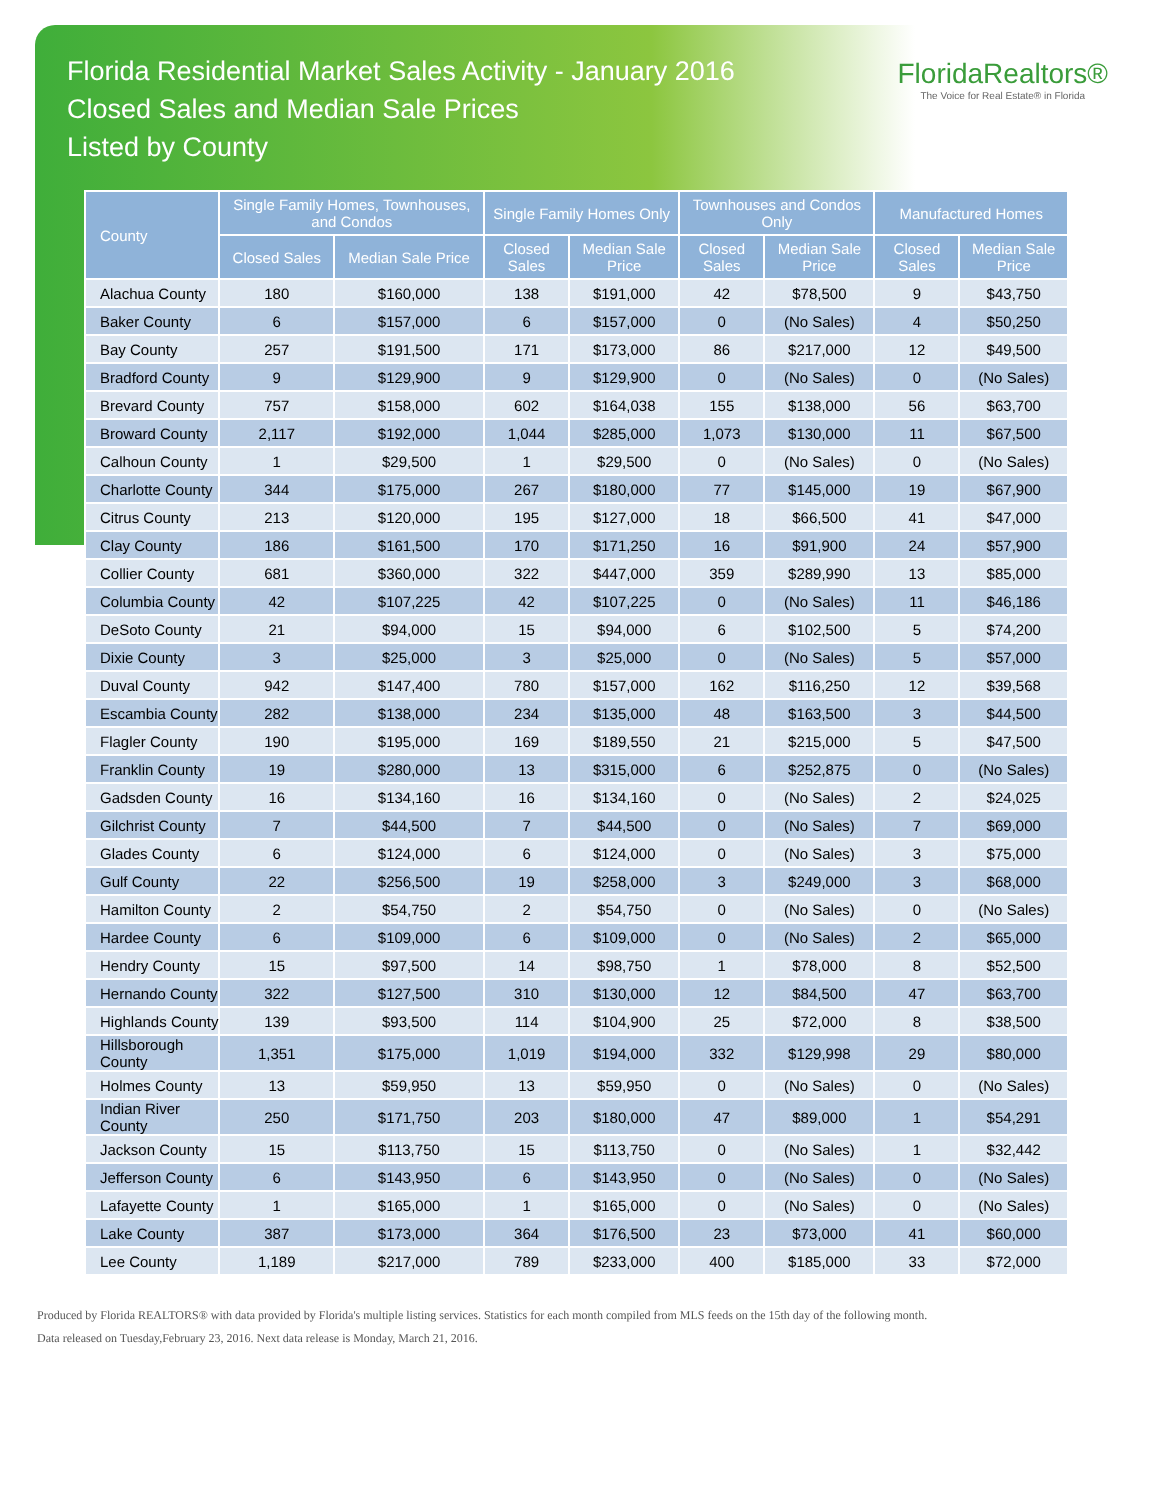Florida Residential Market Sales Activity - January 2016
Closed Sales and Median Sale Prices
Listed by County
FloridaRealtors®
The Voice for Real Estate® in Florida
| County | Single Family Homes, Townhouses, and Condos | | Single Family Homes Only | | Townhouses and Condos Only | | Manufactured Homes | |
| --- | --- | --- | --- | --- | --- | --- | --- | --- |
| | Closed Sales | Median Sale Price | Closed Sales | Median Sale Price | Closed Sales | Median Sale Price | Closed Sales | Median Sale Price |
| Alachua County | 180 | $160,000 | 138 | $191,000 | 42 | $78,500 | 9 | $43,750 |
| Baker County | 6 | $157,000 | 6 | $157,000 | 0 | (No Sales) | 4 | $50,250 |
| Bay County | 257 | $191,500 | 171 | $173,000 | 86 | $217,000 | 12 | $49,500 |
| Bradford County | 9 | $129,900 | 9 | $129,900 | 0 | (No Sales) | 0 | (No Sales) |
| Brevard County | 757 | $158,000 | 602 | $164,038 | 155 | $138,000 | 56 | $63,700 |
| Broward County | 2,117 | $192,000 | 1,044 | $285,000 | 1,073 | $130,000 | 11 | $67,500 |
| Calhoun County | 1 | $29,500 | 1 | $29,500 | 0 | (No Sales) | 0 | (No Sales) |
| Charlotte County | 344 | $175,000 | 267 | $180,000 | 77 | $145,000 | 19 | $67,900 |
| Citrus County | 213 | $120,000 | 195 | $127,000 | 18 | $66,500 | 41 | $47,000 |
| Clay County | 186 | $161,500 | 170 | $171,250 | 16 | $91,900 | 24 | $57,900 |
| Collier County | 681 | $360,000 | 322 | $447,000 | 359 | $289,990 | 13 | $85,000 |
| Columbia County | 42 | $107,225 | 42 | $107,225 | 0 | (No Sales) | 11 | $46,186 |
| DeSoto County | 21 | $94,000 | 15 | $94,000 | 6 | $102,500 | 5 | $74,200 |
| Dixie County | 3 | $25,000 | 3 | $25,000 | 0 | (No Sales) | 5 | $57,000 |
| Duval County | 942 | $147,400 | 780 | $157,000 | 162 | $116,250 | 12 | $39,568 |
| Escambia County | 282 | $138,000 | 234 | $135,000 | 48 | $163,500 | 3 | $44,500 |
| Flagler County | 190 | $195,000 | 169 | $189,550 | 21 | $215,000 | 5 | $47,500 |
| Franklin County | 19 | $280,000 | 13 | $315,000 | 6 | $252,875 | 0 | (No Sales) |
| Gadsden County | 16 | $134,160 | 16 | $134,160 | 0 | (No Sales) | 2 | $24,025 |
| Gilchrist County | 7 | $44,500 | 7 | $44,500 | 0 | (No Sales) | 7 | $69,000 |
| Glades County | 6 | $124,000 | 6 | $124,000 | 0 | (No Sales) | 3 | $75,000 |
| Gulf County | 22 | $256,500 | 19 | $258,000 | 3 | $249,000 | 3 | $68,000 |
| Hamilton County | 2 | $54,750 | 2 | $54,750 | 0 | (No Sales) | 0 | (No Sales) |
| Hardee County | 6 | $109,000 | 6 | $109,000 | 0 | (No Sales) | 2 | $65,000 |
| Hendry County | 15 | $97,500 | 14 | $98,750 | 1 | $78,000 | 8 | $52,500 |
| Hernando County | 322 | $127,500 | 310 | $130,000 | 12 | $84,500 | 47 | $63,700 |
| Highlands County | 139 | $93,500 | 114 | $104,900 | 25 | $72,000 | 8 | $38,500 |
| Hillsborough County | 1,351 | $175,000 | 1,019 | $194,000 | 332 | $129,998 | 29 | $80,000 |
| Holmes County | 13 | $59,950 | 13 | $59,950 | 0 | (No Sales) | 0 | (No Sales) |
| Indian River County | 250 | $171,750 | 203 | $180,000 | 47 | $89,000 | 1 | $54,291 |
| Jackson County | 15 | $113,750 | 15 | $113,750 | 0 | (No Sales) | 1 | $32,442 |
| Jefferson County | 6 | $143,950 | 6 | $143,950 | 0 | (No Sales) | 0 | (No Sales) |
| Lafayette County | 1 | $165,000 | 1 | $165,000 | 0 | (No Sales) | 0 | (No Sales) |
| Lake County | 387 | $173,000 | 364 | $176,500 | 23 | $73,000 | 41 | $60,000 |
| Lee County | 1,189 | $217,000 | 789 | $233,000 | 400 | $185,000 | 33 | $72,000 |
Produced by Florida REALTORS® with data provided by Florida's multiple listing services. Statistics for each month compiled from MLS feeds on the 15th day of the following month.
Data released on Tuesday,February 23, 2016. Next data release is Monday, March 21, 2016.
++++++
The listing above must be retyped word for word, without the pictures.

Florida Residential Market Sales Activity - January 2016
Closed Sales and Median Sale Prices
Listed by County
FloridaRealtors®
The Voice for Real Estate® in Florida
| County | Single Family Homes, Townhouses, and Condos | | Single Family Homes Only | | Townhouses and Condos Only | | Manufactured Homes | |
| --- | --- | --- | --- | --- | --- | --- | --- | --- |
| | Closed Sales | Median Sale Price | Closed Sales | Median Sale Price | Closed Sales | Median Sale Price | Closed Sales | Median Sale Price |
| Alachua County | 180 | $160,000 | 138 | $191,000 | 42 | $78,500 | 9 | $43,750 |
| Baker County | 6 | $157,000 | 6 | $157,000 | 0 | (No Sales) | 4 | $50,250 |
| Bay County | 257 | $191,500 | 171 | $173,000 | 86 | $217,000 | 12 | $49,500 |
| Bradford County | 9 | $129,900 | 9 | $129,900 | 0 | (No Sales) | 0 | (No Sales) |
| Brevard County | 757 | $158,000 | 602 | $164,038 | 155 | $138,000 | 56 | $63,700 |
| Broward County | 2,117 | $192,000 | 1,044 | $285,000 | 1,073 | $130,000 | 11 | $67,500 |
| Calhoun County | 1 | $29,500 | 1 | $29,500 | 0 | (No Sales) | 0 | (No Sales) |
| Charlotte County | 344 | $175,000 | 267 | $180,000 | 77 | $145,000 | 19 | $67,900 |
| Citrus County | 213 | $120,000 | 195 | $127,000 | 18 | $66,500 | 41 | $47,000 |
| Clay County | 186 | $161,500 | 170 | $171,250 | 16 | $91,900 | 24 | $57,900 |
| Collier County | 681 | $360,000 | 322 | $447,000 | 359 | $289,990 | 13 | $85,000 |
| Columbia County | 42 | $107,225 | 42 | $107,225 | 0 | (No Sales) | 11 | $46,186 |
| DeSoto County | 21 | $94,000 | 15 | $94,000 | 6 | $102,500 | 5 | $74,200 |
| Dixie County | 3 | $25,000 | 3 | $25,000 | 0 | (No Sales) | 5 | $57,000 |
| Duval County | 942 | $147,400 | 780 | $157,000 | 162 | $116,250 | 12 | $39,568 |
| Escambia County | 282 | $138,000 | 234 | $135,000 | 48 | $163,500 | 3 | $44,500 |
| Flagler County | 190 | $195,000 | 169 | $189,550 | 21 | $215,000 | 5 | $47,500 |
| Franklin County | 19 | $280,000 | 13 | $315,000 | 6 | $252,875 | 0 | (No Sales) |
| Gadsden County | 16 | $134,160 | 16 | $134,160 | 0 | (No Sales) | 2 | $24,025 |
| Gilchrist County | 7 | $44,500 | 7 | $44,500 | 0 | (No Sales) | 7 | $69,000 |
| Glades County | 6 | $124,000 | 6 | $124,000 | 0 | (No Sales) | 3 | $75,000 |
| Gulf County | 22 | $256,500 | 19 | $258,000 | 3 | $249,000 | 3 | $68,000 |
| Hamilton County | 2 | $54,750 | 2 | $54,750 | 0 | (No Sales) | 0 | (No Sales) |
| Hardee County | 6 | $109,000 | 6 | $109,000 | 0 | (No Sales) | 2 | $65,000 |
| Hendry County | 15 | $97,500 | 14 | $98,750 | 1 | $78,000 | 8 | $52,500 |
| Hernando County | 322 | $127,500 | 310 | $130,000 | 12 | $84,500 | 47 | $63,700 |
| Highlands County | 139 | $93,500 | 114 | $104,900 | 25 | $72,000 | 8 | $38,500 |
| Hillsborough County | 1,351 | $175,000 | 1,019 | $194,000 | 332 | $129,998 | 29 | $80,000 |
| Holmes County | 13 | $59,950 | 13 | $59,950 | 0 | (No Sales) | 0 | (No Sales) |
| Indian River County | 250 | $171,750 | 203 | $180,000 | 47 | $89,000 | 1 | $54,291 |
| Jackson County | 15 | $113,750 | 15 | $113,750 | 0 | (No Sales) | 1 | $32,442 |
| Jefferson County | 6 | $143,950 | 6 | $143,950 | 0 | (No Sales) | 0 | (No Sales) |
| Lafayette County | 1 | $165,000 | 1 | $165,000 | 0 | (No Sales) | 0 | (No Sales) |
| Lake County | 387 | $173,000 | 364 | $176,500 | 23 | $73,000 | 41 | $60,000 |
| Lee County | 1,189 | $217,000 | 789 | $233,000 | 400 | $185,000 | 33 | $72,000 |
Produced by Florida REALTORS® with data provided by Florida's multiple listing services. Statistics for each month compiled from MLS feeds on the 15th day of the following month.
Data released on Tuesday,February 23, 2016. Next data release is Monday, March 21, 2016.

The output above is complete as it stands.